- _Task directions_
Restate word for word the section of the entries that opens at the line containing "Company Name" and closes at the line containing "reminds me of", both lines kept, pictures dropped.

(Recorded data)
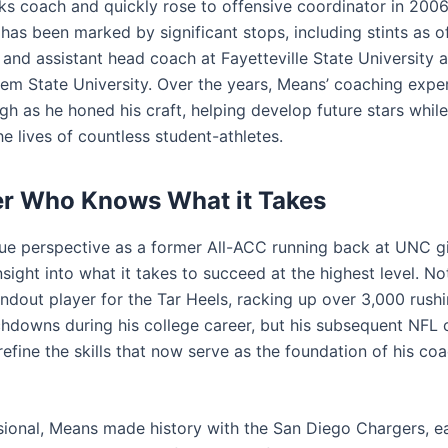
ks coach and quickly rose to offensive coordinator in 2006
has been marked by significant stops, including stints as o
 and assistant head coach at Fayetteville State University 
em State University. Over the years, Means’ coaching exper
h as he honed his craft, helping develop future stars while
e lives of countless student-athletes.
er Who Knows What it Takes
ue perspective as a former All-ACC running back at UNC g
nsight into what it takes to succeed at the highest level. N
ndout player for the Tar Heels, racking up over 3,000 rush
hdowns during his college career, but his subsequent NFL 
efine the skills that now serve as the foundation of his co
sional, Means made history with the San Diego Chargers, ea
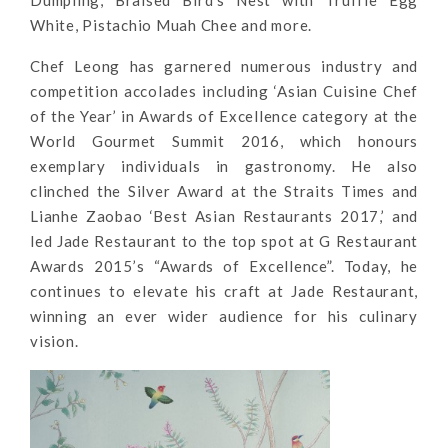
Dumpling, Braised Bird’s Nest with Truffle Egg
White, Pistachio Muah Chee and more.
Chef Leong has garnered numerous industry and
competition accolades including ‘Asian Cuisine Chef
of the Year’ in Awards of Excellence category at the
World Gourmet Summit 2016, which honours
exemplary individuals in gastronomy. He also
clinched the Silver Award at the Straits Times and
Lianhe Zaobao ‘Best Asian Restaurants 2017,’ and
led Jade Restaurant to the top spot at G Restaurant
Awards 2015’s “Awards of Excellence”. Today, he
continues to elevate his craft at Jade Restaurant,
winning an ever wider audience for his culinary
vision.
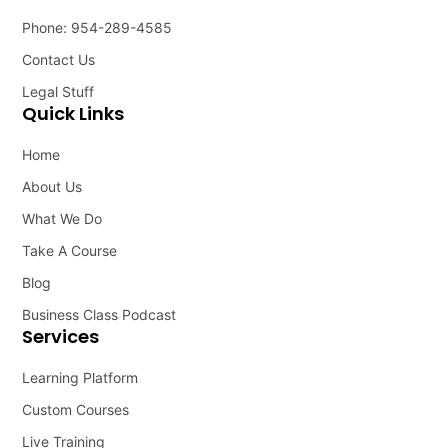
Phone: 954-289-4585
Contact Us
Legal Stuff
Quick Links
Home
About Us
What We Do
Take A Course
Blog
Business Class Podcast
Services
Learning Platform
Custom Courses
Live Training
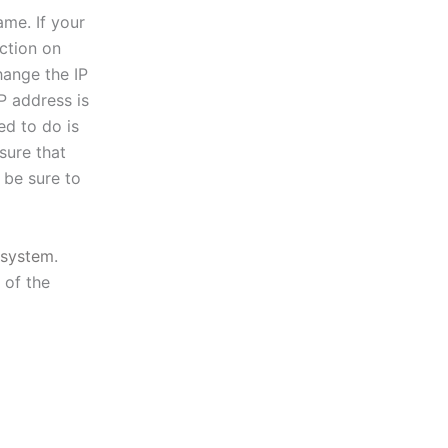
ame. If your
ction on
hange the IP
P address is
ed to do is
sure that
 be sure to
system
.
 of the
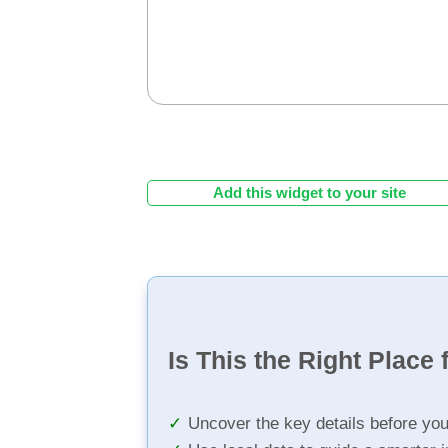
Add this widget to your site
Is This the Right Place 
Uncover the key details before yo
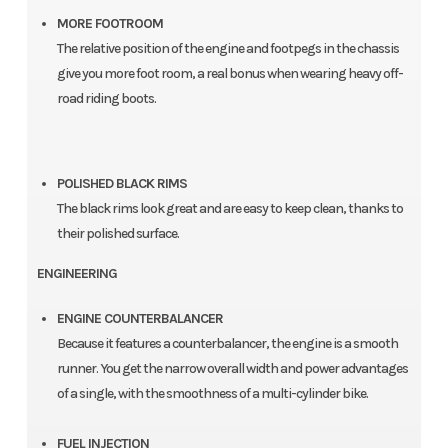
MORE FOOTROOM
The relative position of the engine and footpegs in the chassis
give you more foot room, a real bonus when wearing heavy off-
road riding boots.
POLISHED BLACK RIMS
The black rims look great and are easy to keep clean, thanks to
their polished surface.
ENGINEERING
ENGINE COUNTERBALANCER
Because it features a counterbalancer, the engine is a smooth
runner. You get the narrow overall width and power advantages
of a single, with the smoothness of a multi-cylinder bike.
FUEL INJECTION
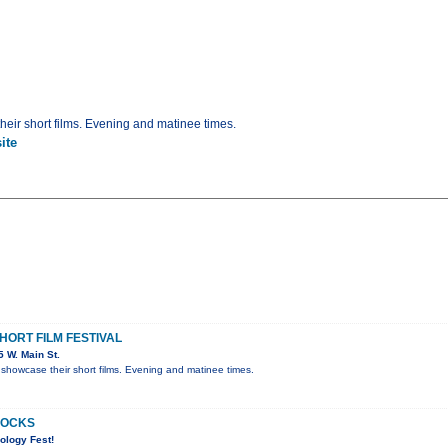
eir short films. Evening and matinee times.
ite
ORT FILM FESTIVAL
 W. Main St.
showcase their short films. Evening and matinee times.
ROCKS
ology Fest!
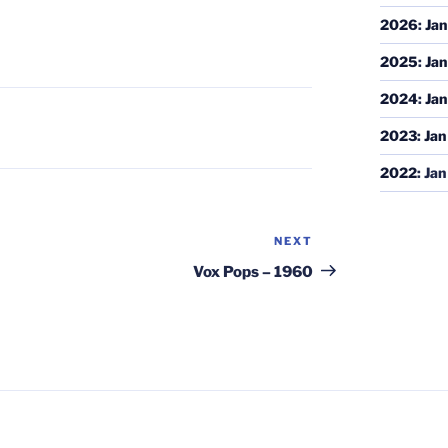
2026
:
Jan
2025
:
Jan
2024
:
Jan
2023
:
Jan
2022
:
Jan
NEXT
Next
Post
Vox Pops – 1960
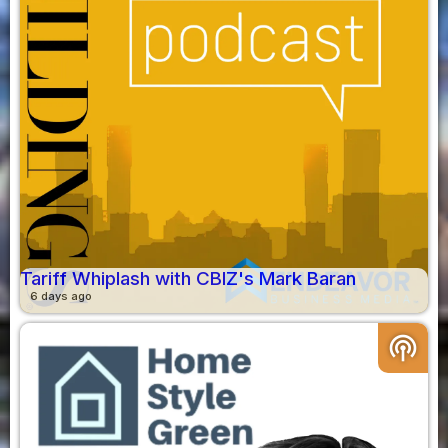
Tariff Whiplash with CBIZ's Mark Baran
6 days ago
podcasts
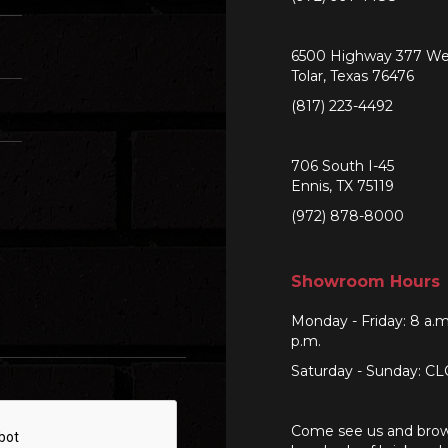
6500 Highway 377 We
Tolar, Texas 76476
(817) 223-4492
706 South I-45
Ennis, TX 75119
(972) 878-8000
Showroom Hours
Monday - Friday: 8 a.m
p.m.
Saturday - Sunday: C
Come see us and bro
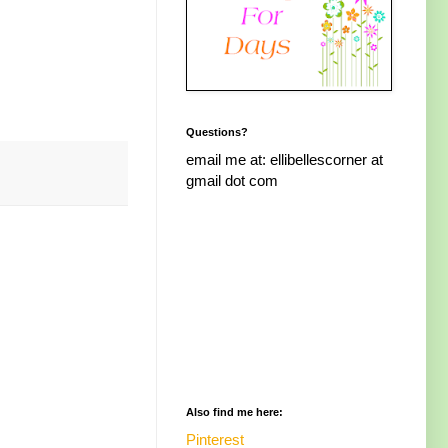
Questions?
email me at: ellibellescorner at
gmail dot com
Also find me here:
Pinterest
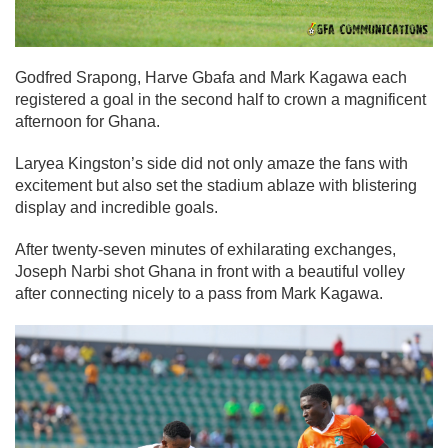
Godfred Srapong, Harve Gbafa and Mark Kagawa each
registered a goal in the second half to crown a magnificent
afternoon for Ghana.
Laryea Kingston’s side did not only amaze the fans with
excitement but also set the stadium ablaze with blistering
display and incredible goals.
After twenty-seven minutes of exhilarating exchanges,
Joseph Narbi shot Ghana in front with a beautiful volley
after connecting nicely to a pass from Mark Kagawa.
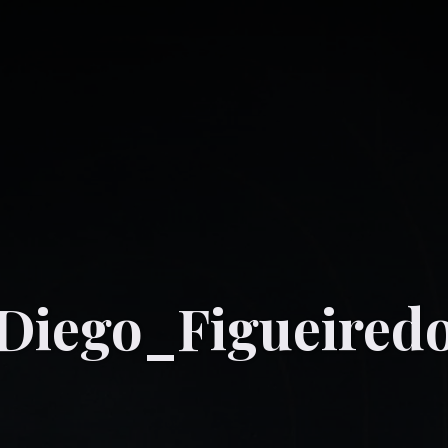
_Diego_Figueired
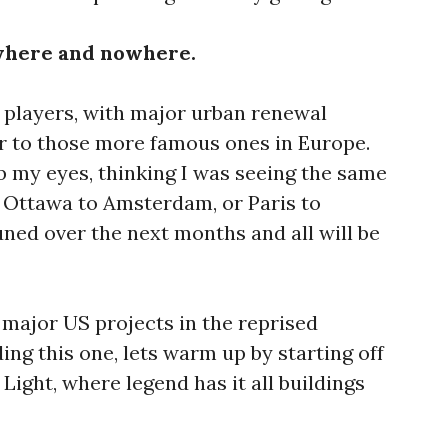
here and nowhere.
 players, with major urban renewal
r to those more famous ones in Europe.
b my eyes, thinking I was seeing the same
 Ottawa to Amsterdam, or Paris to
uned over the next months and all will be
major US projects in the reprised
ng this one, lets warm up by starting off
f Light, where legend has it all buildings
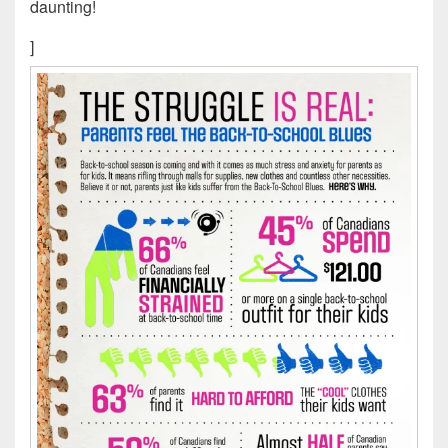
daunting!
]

...

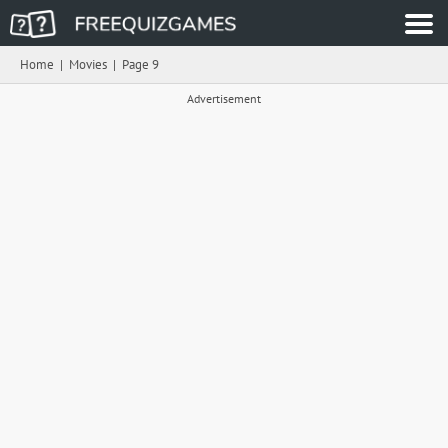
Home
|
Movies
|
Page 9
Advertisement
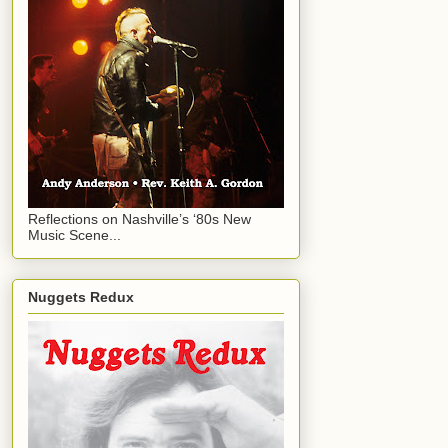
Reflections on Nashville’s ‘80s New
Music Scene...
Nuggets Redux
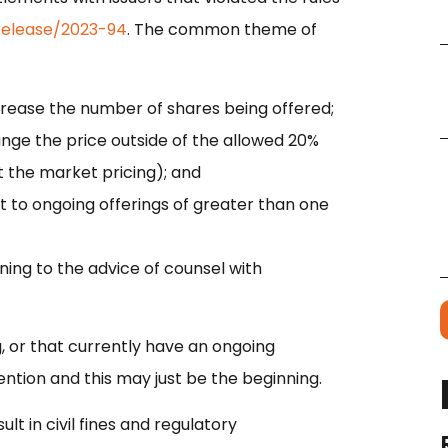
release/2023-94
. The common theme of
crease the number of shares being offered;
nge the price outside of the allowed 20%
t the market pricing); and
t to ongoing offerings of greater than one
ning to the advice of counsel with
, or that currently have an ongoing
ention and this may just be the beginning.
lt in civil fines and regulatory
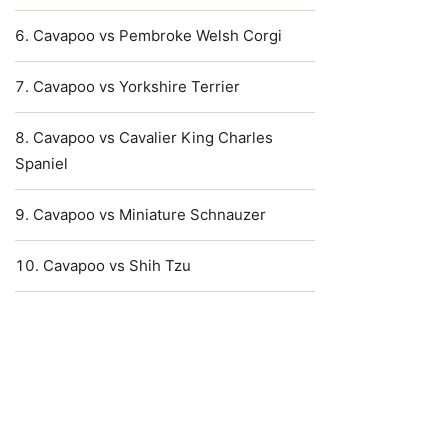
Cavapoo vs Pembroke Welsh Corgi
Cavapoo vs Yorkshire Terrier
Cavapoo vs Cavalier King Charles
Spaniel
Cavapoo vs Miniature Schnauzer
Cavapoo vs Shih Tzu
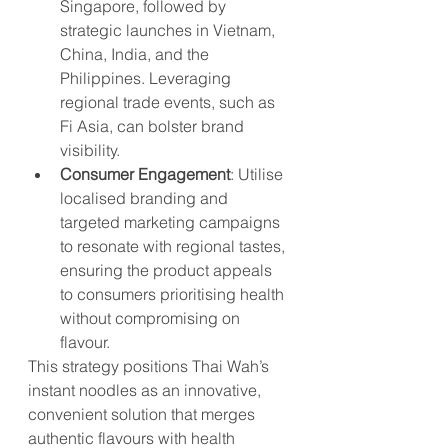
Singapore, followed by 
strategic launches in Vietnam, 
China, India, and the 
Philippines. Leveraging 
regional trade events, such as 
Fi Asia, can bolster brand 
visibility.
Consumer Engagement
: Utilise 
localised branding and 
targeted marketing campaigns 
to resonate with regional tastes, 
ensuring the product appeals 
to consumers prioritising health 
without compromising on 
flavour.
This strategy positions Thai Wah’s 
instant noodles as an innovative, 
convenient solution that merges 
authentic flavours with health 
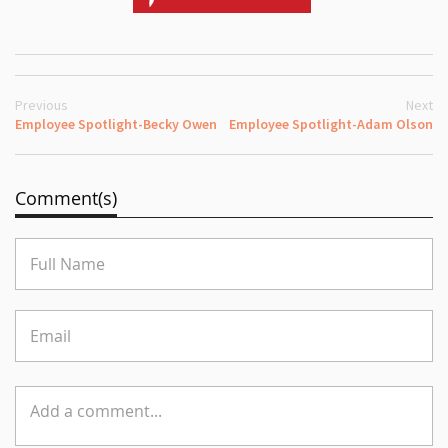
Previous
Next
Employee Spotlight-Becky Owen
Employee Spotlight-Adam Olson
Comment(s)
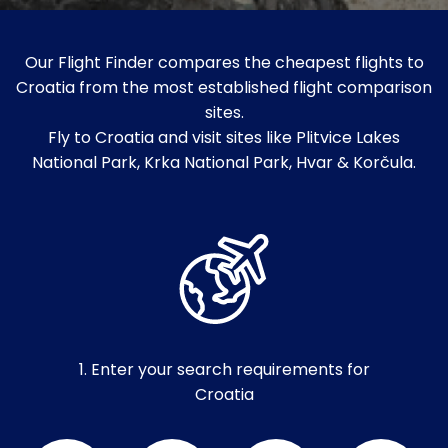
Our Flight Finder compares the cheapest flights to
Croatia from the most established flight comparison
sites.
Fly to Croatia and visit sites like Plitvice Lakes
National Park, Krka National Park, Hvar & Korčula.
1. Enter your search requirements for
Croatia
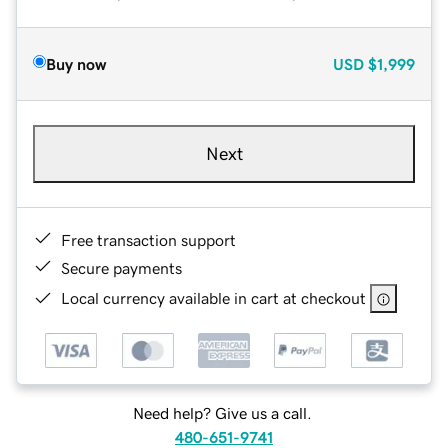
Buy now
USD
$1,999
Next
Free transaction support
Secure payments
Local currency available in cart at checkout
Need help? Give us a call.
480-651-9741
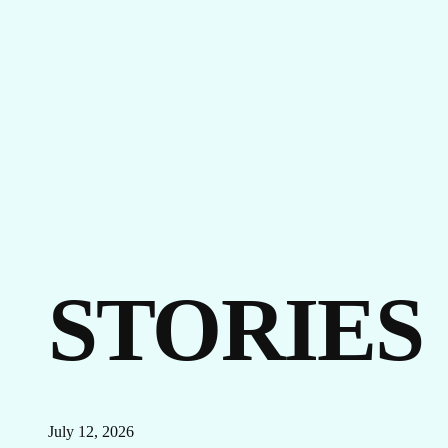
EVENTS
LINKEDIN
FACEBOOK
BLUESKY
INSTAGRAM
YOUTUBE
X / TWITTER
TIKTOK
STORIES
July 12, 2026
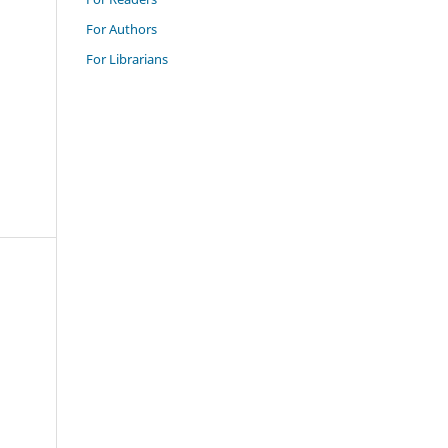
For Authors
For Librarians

--

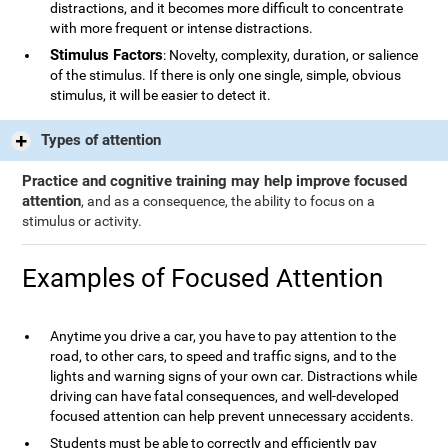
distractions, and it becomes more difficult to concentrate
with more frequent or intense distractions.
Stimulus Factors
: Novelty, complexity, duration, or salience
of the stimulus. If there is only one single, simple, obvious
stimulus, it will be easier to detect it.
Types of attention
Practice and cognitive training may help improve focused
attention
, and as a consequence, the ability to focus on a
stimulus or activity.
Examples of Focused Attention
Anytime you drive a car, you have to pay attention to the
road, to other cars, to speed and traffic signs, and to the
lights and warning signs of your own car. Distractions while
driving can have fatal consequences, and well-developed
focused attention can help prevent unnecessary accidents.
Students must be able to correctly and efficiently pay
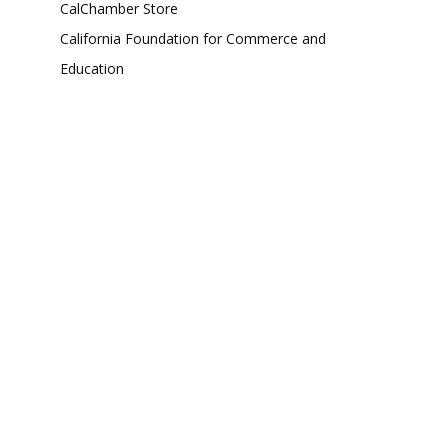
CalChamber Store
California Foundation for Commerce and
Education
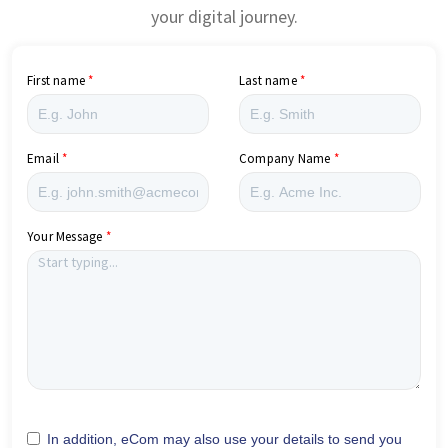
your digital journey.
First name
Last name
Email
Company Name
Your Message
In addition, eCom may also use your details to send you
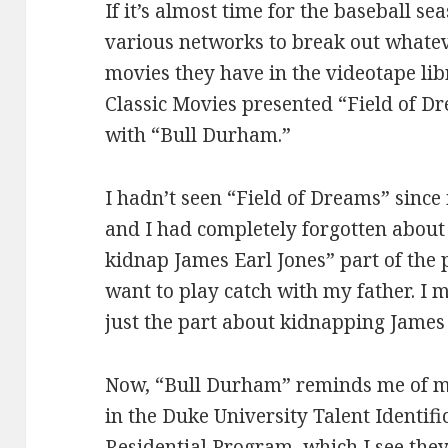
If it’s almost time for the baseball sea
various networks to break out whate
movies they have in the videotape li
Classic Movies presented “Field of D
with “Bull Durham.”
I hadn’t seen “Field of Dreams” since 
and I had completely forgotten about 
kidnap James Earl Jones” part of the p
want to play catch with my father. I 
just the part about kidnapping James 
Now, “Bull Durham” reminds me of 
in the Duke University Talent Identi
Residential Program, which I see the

- _Answer box_
Company Name
Your Message
In addition, eCom may also use your details to send you
If it’s almost time for the baseball sea
various networks to break out whate
movies they have in the videotape li
Classic Movies presented “Field of D
with “Bull Durham.”
I hadn’t seen “Field of Dreams” since 
and I had completely forgotten about 
kidnap James Earl Jones” part of the p
want to play catch with my father. I 
just the part about kidnapping James 
Now, “Bull Durham” reminds me of 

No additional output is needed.